The criteria governing investment are very strict. The fund cannot invest in companies involved in the manufacture of tobacco, armaments or alcohol. Other issues such as how firms treat their staff, equal opportunities, the end use of products and the environment are also taken into consideration.
Mr Ghose says the fund attempts to take a pragmatic view and if a firm engages in an activity which does not meet its criteria, but this represents just a very small part of the company's overall business, it may be allowed onto the list. "Not every company can be 100 per cent pure," he admits.
Among the Irish stocks included in the ethical portfolio are building materials group CRH, fruit and vegetable importer Fyffes and pharmaceutical distributor United Drug.
The decision as to what stocks the fund may invest in is taken by a series of committees. A sub-committee of the Friends First board in Dublin decides which Irish equities meet the fund's criteria while committees in London determine which international stocks match requirements.
In Ireland, the fund is not allowed to invest in either of the two main banking groups. This is not because it sees them as unethical but because it cannot determine which companies they loan to and it is also forbidden from investing in Irish Life because it has no control over the investments its fund management arm may make.
But the narrow range of companies that the fund can invest in has had an impact on returns. In particular, the lack of exposure to the two main banking stocks, among the top performers in the Irish market in the last few years, has held back performance of late.
Nonetheless, the fund was the top performer in the Irish market in 1992 and recent returns are impressive given the constraints.
In the year to March, the fund enjoyed a return of 40 per cent while it has grown by 14.1 per cent per annum over the past five years. By comparison, the average fund returned 48.8 per cent in the 12 months to March and gained 18.7 per cent per annum in the period since 1993.
But interest in ethical investment in Ireland remains muted. Just £3 million is under management in the Friends First ethical unit fund, in a country with more than £45 billion of investment funds under management.

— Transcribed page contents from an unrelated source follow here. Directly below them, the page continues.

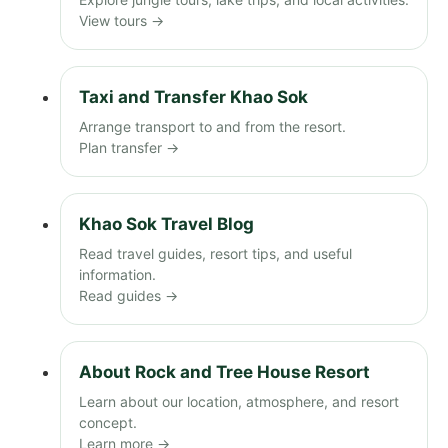
View tours →
Taxi and Transfer Khao Sok
Arrange transport to and from the resort.
Plan transfer →
Khao Sok Travel Blog
Read travel guides, resort tips, and useful
information.
Read guides →
About Rock and Tree House Resort
Learn about our location, atmosphere, and resort
concept.
Learn more →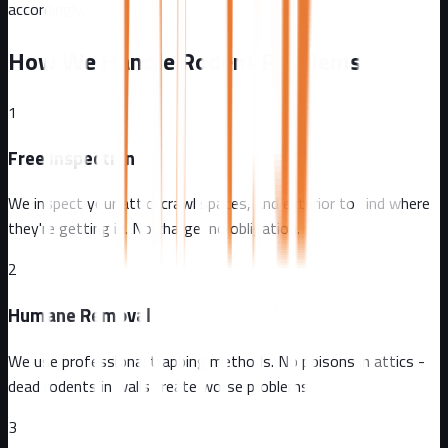
accordingly.
How We Handle Rodent Problems
1
Free Inspection
We inspect your attic, crawl spaces, and exterior to find where
they're getting in. No charge, no obligation.
2
Humane Removal
We use professional trapping methods. No poisons in attics -
dead rodents in walls create worse problems.
3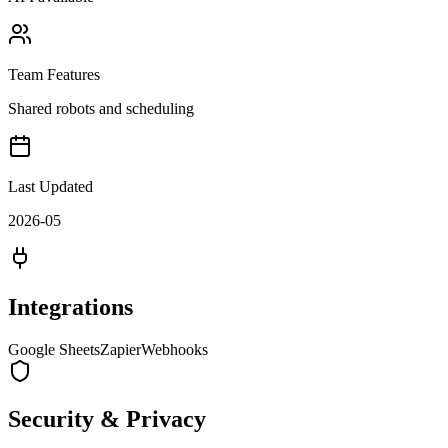
Team Features
Shared robots and scheduling
Last Updated
2026-05
Integrations
Google Sheets
Zapier
Webhooks
Security & Privacy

Aside from the Friends First offering, the investment arms of the three main Irish banks run ethical funds which are open to tax-exempt investors. This excludes the ordinary private investor and the main groups taking advantage of such funds are religious orders and charities.
Typically, the investment criteria for such funds would exclude firms involved in armaments, tobacco, gambling or the manufacture of birth-control products.
In addition, trustees of pension funds which are managed on a segregated basis can tailor the investment policy of the fund, excluding certain stocks if they choose. But in reality, this does not often occur, says Mr Sean Hawkshaw, chairman of the investment committee of the Irish Association of Pension Funds (IAPF).
He also notes that most Irish pension fund managers operate their own ethical criteria, avoiding stocks that breach generally accepted standards.
"Irish fund managers typically apply quite reasonable ethical standards to the stocks they invest in," Mr Hawkshaw says, adding that a fund's trustees can ask questions if they have a problem with any particular investment.